## Your task
What lines below contain the word "space"? Please pull each one out.

## Input records
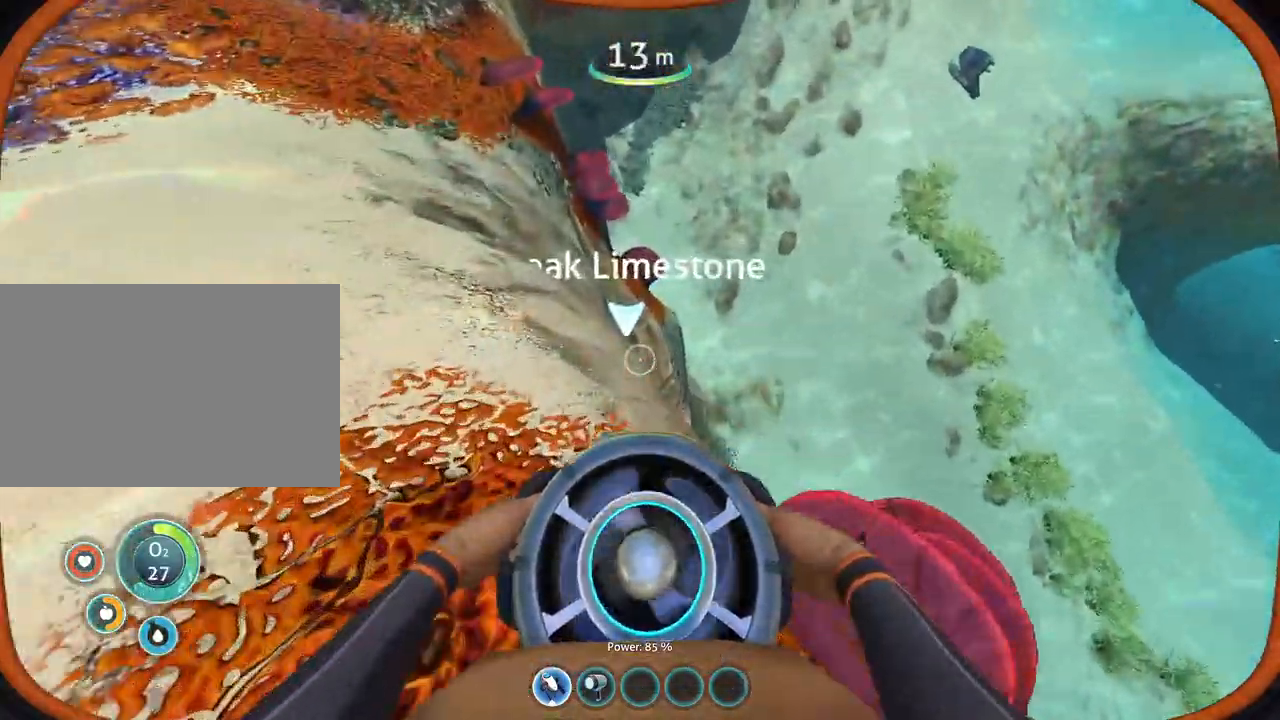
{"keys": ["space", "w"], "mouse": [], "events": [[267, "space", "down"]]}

...

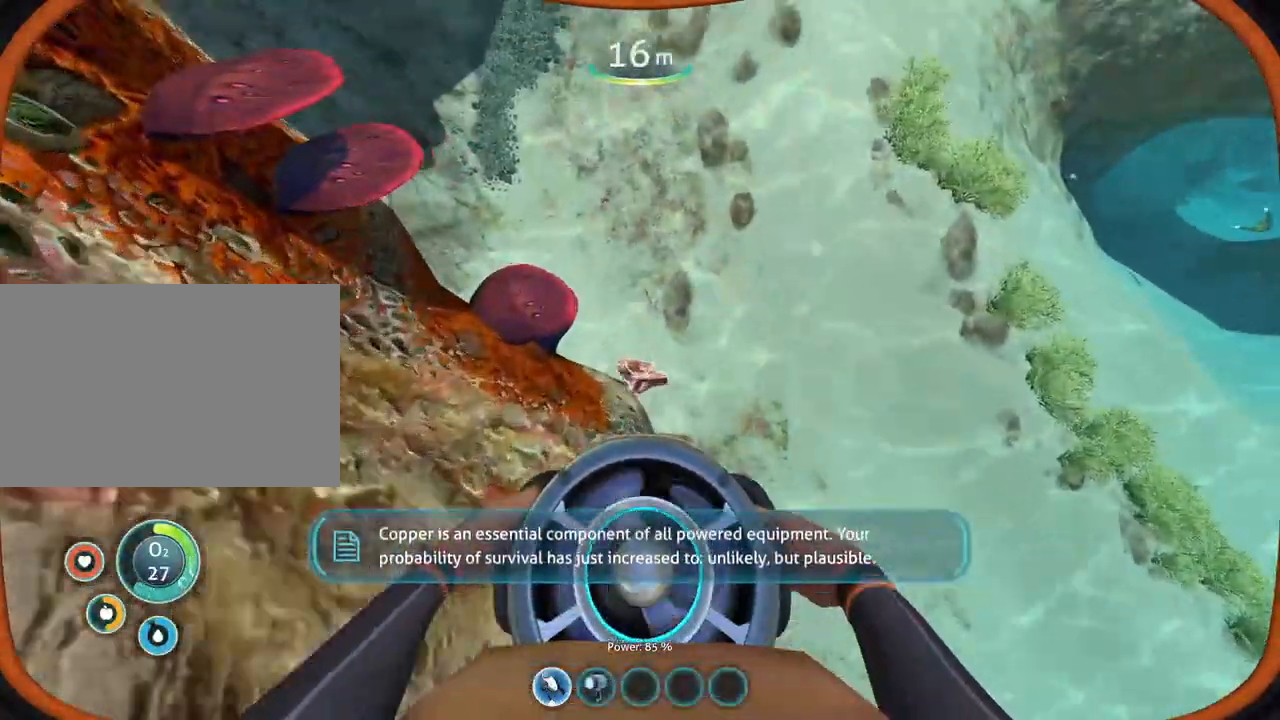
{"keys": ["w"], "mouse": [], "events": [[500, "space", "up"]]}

* * *

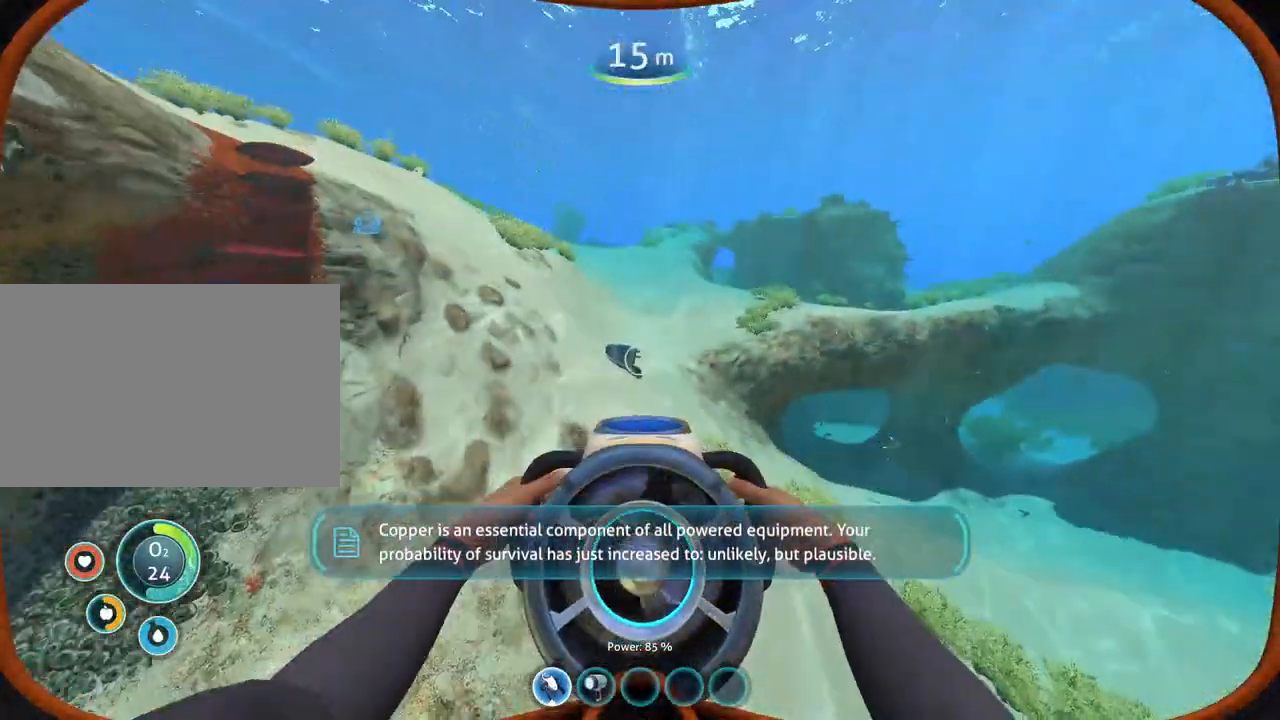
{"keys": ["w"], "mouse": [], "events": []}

## Written response
{"keys": ["space", "w"], "mouse": [], "events": [[267, "space", "down"]]}
{"keys": ["w"], "mouse": [], "events": [[500, "space", "up"]]}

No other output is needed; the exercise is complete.